Nguyễn had come from a scholarly family, as his father was a high-ranking mandarin under Emperor Tự Đức. Nguyễn had registered to participate in the regional imperial examinations in 1885, when fighting broke out in the capital of Huế. This had come when the regent Tôn Thất Thuyết had smuggled the boy Emperor Hàm Nghi out of the city and attempted to start an uprising to expel the French colonial authorities as part of the Cần Vương movement. Nguyễn dropped his studies and joined a local resistance group. Later in the year, he was appointed as one of the military heads for the Cần Vương in the Quảng Nam and Quảng Ngãi area in central Vietnam and after several years of guerrilla fighting, he gained the respect of the French and the Vietnamese collaborators. He was eventually allowed to return to his home village by Nguyễn Thân, the infamous collaborator official who had disposed of the remains of Phan Đình Phùng, the leading anti-colonial revolutionary of the time.

Thành never attempted to resuscitate his scholarly career, and instead began to nurture his links with the younger anti-colonialists of the post-Cần Vương era. He was to become a part of the inner circle of the new generation of militants, remaining a part of Phan Bội Châu's network until he was imprisoned and died on Côn Lôn island in 1911.

In 1903, Nguyễn began his association with Phan Bội Châu, the leading Vietnamese revolutionary of the early 20th century. Phan had just become involved in the newly created Duy Tân hội (Reformation Society) that attempted to restore an independent monarchy to rule Vietnam. Phan had moved to Huế with the cover of sitting for the metropolitan imperial examinations, but intended to drum up support among the various factions of royal family. Few were willing to go against the French authorities, so he instead went to meet Nguyễn in Quảng Nam. Phan turned down Nguyễn's recommendation of Tôn Thất Thoại as the titular head, so Phan returned to Huế to concentrate on the direct descendants of Emperor Gia Long, the founder of the Nguyễn dynasty, on Nguyễn's advice. This started the political alliance between Phan and Prince Cường Để, a descendant of Gia Long.

Thus, Nguyễn became the main strategist of the Duy Tân hội, and he organised Phan's trip through the Mekong Delta region to rally further support among the remnants of the followers of the anti-colonial guerrilla Trương Định, who had resisted the initial colonisation some four decades earlier.

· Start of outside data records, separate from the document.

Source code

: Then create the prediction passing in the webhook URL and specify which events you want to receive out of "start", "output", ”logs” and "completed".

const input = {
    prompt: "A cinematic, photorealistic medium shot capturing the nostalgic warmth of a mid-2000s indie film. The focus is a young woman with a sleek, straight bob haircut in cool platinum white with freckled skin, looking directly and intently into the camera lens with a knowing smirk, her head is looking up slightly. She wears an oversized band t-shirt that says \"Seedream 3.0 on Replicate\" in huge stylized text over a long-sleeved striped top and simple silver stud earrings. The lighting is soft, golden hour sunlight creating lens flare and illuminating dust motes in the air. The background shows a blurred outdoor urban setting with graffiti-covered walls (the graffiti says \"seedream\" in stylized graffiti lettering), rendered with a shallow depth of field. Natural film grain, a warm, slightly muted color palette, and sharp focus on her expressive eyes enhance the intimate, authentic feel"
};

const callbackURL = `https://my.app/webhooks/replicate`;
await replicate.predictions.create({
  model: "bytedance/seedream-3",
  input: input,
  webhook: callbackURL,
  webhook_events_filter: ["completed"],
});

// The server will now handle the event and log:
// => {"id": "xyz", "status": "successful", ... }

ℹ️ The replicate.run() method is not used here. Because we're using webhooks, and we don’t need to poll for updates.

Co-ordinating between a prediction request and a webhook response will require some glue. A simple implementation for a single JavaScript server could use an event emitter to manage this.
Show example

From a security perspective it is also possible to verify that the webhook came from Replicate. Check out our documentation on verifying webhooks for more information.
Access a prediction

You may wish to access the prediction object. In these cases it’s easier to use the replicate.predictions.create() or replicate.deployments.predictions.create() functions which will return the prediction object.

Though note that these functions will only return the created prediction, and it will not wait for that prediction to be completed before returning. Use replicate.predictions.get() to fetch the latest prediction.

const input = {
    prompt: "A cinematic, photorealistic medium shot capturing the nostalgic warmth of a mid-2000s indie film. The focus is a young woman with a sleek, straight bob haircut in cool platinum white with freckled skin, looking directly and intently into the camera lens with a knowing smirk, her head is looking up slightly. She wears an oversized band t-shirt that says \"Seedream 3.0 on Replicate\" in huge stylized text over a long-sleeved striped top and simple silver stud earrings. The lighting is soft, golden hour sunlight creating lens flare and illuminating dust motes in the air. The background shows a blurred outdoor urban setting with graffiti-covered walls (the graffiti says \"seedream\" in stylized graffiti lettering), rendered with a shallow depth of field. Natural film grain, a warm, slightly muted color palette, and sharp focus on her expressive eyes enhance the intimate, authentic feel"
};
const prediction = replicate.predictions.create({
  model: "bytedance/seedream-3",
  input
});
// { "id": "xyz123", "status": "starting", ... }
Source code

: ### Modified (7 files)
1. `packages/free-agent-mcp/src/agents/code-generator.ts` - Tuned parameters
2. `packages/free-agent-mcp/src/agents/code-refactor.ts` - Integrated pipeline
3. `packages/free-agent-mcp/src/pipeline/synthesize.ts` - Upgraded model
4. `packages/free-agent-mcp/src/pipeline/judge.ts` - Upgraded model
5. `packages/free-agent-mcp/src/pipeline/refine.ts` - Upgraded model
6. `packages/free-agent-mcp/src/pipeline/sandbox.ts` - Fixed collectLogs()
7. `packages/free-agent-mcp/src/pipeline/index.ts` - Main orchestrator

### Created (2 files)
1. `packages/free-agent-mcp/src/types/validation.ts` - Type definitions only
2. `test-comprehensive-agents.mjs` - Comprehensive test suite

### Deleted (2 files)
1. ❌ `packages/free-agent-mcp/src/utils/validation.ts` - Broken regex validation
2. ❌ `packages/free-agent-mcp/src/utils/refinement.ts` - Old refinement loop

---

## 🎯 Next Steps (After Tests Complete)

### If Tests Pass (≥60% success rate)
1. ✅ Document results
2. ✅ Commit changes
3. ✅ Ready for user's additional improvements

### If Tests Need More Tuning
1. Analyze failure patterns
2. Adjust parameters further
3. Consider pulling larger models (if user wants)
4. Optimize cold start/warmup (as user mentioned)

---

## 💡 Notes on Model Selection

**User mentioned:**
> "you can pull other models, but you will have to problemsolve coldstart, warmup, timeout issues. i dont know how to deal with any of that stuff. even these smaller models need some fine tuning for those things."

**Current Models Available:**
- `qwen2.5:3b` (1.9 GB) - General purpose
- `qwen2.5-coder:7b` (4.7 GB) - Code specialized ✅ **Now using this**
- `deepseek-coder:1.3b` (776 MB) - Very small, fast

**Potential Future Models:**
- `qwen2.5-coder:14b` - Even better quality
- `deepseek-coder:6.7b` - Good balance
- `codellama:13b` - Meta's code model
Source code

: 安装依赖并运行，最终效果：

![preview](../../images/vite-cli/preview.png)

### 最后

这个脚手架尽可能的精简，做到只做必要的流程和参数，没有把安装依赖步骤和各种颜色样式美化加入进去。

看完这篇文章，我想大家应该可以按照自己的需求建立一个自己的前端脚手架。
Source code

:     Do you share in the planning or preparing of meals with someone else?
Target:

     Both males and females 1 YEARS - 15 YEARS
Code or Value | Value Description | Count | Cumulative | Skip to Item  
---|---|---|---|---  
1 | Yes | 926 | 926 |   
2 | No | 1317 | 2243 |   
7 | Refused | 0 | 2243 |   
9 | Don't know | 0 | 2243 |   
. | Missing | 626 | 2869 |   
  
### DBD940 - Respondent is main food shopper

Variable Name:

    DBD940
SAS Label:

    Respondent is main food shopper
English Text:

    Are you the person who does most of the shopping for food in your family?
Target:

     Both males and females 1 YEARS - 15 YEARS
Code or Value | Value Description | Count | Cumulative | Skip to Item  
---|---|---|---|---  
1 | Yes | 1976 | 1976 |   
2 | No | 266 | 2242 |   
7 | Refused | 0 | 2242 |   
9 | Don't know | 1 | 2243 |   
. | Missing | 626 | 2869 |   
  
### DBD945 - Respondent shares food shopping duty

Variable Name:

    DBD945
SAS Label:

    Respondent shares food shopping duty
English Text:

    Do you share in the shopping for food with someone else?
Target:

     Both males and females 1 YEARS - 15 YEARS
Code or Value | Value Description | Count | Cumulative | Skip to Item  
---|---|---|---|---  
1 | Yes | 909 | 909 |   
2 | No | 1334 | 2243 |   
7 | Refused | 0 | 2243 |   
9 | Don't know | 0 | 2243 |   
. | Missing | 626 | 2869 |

He was later made responsible for masterminding the planning and overseas fundraising campaigns for the Duy Tân Hội. He then planned Cường Để's travel arrangements for his political campaigning for Vietnamese independence.

In 1908, as part of a general crackdown on independence activists, Nguyễn was arrested by the French colonial authorities and sent to the prison of island of Côn Lôn, where he died.

== Legacy and memory ==
During the Republic of Vietnam period, a road beside Đà Nẵng Museum Of Chams Sculpture was named after Tiểu La. After Reunification Day, the old road was integrated to the new road 2nd September, a new road beside the Quân khu 5 Stadium was named after him instead.